In Robert Irwin’s superb novel Wonders Will Never Cease you will come across a character’s theory that the years between AD600-900 were mostly a fabrication, ordered by the German king Otto III, who wanted to make sure he was the Holy Roman Emperor when the year 1000 came along. I liked this idea so much that I entertained it for perhaps longer than was wise; so I was relieved and also a little sad that, in Johannes Fried’s extraordinary history of (mostly) Europe from the death of Boethius to the end of the 15th century – about a thousand years – there was plenty going on between 600 and 900. (But from his portrait of Otto III, you may conclude that he would have tried such jiggery-pokery if he could.)
Charlemagne features as a key figure of the time and he is close to Fried’s project as a historian: to relocate the birth of the age of reason from the Renaissance to the middle ages. So his book, translated by Peter Lewis, begins with Boethius and his death in prison at the hands of the Ostrogoth king Theodoric. Boethius translated parts of Aristotle’s Organon into Latin, “an introduction to a mode of thinking that was subject to learnable rules and therefore susceptible to scrutiny and correction ... It wasn’t emperors and kings that made Europe great, but the categorical mode of thinking inspired by this translation”.
When chronicling Charlemagne’s rule, Fried pays particular attention to his interest in founding libraries and other centres of learning, some of which evolved into universities that are still around today.
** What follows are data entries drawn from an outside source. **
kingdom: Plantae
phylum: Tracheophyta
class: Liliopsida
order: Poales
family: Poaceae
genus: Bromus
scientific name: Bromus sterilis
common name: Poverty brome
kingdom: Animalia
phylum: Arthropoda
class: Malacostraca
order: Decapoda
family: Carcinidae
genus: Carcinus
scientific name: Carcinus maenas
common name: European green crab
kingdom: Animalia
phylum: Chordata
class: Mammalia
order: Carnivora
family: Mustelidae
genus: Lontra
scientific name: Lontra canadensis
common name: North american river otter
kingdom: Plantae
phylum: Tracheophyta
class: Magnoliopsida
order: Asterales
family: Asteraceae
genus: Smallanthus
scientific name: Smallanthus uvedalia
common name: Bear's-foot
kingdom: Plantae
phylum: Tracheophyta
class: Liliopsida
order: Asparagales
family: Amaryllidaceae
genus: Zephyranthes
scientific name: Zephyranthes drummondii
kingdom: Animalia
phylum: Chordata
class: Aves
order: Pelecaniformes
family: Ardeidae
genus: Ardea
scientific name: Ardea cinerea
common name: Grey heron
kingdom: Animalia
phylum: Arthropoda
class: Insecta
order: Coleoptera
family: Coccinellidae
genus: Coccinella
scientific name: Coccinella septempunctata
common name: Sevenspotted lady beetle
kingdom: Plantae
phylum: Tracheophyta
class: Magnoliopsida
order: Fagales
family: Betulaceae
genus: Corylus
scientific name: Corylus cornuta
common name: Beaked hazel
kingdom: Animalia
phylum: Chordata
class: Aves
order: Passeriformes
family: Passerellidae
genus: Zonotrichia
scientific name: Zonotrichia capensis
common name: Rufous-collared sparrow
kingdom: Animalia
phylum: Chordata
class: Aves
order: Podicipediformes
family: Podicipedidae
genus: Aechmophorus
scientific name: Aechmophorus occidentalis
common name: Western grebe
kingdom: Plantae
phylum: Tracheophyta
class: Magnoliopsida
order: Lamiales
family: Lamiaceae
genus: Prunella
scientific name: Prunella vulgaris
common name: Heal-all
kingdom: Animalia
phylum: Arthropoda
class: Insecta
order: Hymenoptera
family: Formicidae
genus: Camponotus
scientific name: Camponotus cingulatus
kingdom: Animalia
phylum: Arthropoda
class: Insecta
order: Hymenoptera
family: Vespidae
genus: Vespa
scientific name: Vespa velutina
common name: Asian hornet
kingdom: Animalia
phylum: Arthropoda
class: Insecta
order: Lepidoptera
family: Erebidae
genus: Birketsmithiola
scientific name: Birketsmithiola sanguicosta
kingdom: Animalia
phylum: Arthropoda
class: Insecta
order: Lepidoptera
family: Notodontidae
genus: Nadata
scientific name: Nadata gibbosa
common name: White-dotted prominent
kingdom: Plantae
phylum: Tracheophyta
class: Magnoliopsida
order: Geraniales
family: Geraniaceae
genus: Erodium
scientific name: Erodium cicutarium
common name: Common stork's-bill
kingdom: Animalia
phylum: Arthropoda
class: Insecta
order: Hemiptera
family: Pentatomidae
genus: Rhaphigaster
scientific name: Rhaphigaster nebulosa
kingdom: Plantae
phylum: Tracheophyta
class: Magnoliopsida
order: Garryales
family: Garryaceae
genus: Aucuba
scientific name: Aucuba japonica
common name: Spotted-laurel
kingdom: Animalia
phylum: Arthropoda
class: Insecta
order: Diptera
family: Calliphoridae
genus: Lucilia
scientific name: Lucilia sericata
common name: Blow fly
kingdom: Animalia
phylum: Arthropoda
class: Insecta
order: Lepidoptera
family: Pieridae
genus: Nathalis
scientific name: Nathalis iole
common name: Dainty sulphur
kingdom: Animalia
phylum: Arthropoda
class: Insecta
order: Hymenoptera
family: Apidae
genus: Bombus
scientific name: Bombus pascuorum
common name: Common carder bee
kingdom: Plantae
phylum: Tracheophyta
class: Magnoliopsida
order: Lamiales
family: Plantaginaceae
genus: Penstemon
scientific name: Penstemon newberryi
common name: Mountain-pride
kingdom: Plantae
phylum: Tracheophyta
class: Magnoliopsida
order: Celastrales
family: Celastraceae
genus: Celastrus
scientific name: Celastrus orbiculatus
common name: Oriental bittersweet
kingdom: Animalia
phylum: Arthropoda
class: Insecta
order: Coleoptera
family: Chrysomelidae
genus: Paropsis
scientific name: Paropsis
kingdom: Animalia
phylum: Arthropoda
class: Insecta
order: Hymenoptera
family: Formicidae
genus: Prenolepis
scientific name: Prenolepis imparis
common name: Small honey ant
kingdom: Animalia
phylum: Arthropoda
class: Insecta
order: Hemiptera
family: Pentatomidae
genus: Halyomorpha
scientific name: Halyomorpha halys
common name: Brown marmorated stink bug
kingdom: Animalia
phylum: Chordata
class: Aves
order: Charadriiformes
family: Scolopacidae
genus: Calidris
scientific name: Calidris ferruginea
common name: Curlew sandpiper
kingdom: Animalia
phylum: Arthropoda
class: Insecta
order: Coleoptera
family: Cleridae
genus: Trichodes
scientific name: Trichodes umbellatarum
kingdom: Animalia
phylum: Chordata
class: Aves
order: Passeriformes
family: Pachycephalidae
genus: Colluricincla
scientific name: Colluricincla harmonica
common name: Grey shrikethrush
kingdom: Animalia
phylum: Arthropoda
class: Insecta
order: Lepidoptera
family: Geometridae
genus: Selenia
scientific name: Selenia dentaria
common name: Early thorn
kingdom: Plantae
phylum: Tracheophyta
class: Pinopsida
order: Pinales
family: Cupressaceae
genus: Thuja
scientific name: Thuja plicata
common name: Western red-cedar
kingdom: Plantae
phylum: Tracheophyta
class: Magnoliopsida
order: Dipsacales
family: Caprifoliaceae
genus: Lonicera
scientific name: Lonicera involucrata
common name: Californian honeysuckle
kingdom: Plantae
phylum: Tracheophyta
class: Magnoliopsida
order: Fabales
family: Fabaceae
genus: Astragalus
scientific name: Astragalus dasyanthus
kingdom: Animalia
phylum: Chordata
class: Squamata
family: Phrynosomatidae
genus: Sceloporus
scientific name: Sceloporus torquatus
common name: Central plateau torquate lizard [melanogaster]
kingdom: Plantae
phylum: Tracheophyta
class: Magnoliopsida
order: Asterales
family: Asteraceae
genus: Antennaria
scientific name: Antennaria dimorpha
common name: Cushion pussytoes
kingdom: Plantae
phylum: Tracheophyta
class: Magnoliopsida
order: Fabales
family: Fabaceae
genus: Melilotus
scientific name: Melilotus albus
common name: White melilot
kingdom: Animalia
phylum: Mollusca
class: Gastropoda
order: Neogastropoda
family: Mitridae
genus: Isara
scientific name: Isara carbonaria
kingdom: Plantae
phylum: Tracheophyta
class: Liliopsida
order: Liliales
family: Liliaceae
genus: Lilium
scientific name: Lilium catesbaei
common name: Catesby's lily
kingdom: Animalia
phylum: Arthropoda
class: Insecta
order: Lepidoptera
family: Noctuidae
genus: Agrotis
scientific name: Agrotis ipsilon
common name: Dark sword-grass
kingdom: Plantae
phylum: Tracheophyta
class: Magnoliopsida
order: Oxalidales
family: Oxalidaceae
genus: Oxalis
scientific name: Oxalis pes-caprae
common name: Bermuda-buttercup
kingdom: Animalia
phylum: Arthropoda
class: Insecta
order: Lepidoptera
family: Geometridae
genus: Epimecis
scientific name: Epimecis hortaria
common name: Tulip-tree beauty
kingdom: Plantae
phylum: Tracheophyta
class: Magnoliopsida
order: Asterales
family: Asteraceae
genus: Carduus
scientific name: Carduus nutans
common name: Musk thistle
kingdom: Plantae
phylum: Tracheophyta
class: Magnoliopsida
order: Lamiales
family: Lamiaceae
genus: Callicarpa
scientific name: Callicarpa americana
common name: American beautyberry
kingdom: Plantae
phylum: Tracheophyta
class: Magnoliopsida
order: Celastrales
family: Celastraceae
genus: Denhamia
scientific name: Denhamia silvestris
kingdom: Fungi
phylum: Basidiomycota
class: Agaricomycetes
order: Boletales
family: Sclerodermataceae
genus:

Alfred the Great is also singled out for praise in this regard, and Fried notes that when Europe was being plagued by Vikings, Alfred was apparently the only ruler who bothered to find out what made these marauders tick.
Fried also cites Muslim-ruled Andalucía as a major influence on the development of European thought, with Muslim scholars and visiting European ones translating ancient Greek authors, as well as their exegetes such as Averroës and Avicenna. I experienced a mild frisson of Ukip-baiting as I contemplated the proposition that European civilisation as we know it can be at least in part accounted for by a Francophone pan-Europeanism and an expansionist Islam.
It is not all about learning, though. The middle ages may have been more enlightened than we have come to believe, but there were still plenty of examples of mass credulity out there. During the Black Death, travelling mendicants would go from town to town, scourging themselves with nail-studded whips; people would wash their eyes in their blood in the hope of curing or inoculating themselves against the disease. We’re more than 800 years after Boethius, and things don’t seem to have changed much. It is – here Fried borrows the historian RI Moore’s phrase – “a persecuting society”, with almost arbitrary rules determining heresy, and a relish for inflicting the punishments.
“Monumental” is an overused word for historical works, but it may be applicable here. The book has the ambition, scope and, above all, plausibility. There is an enormous amount of ground covered in nearly 600 pages, and with an impressive narrative fluency; but I am no expert on the history itself. When I came across Count Ramon Berenguer IV I ruefully reflected that I was also unfamiliar with Counts I-III.
You may wonder what the point is of learning about all this but, apart from spotting alarming modern parallels, there is a joy in learning for its own sake. On practically every page something extraordinary is going on. One instance: a decisive battle in the crusade against the Cathars was lost because a commander, Peter II of Aragon (Berenguer IV’s grandson), was “supposedly exhausted by a night of love-making”. That’s one of the more benign examples. Despite the focus on reason, we are never too far from cruelty, or folklore.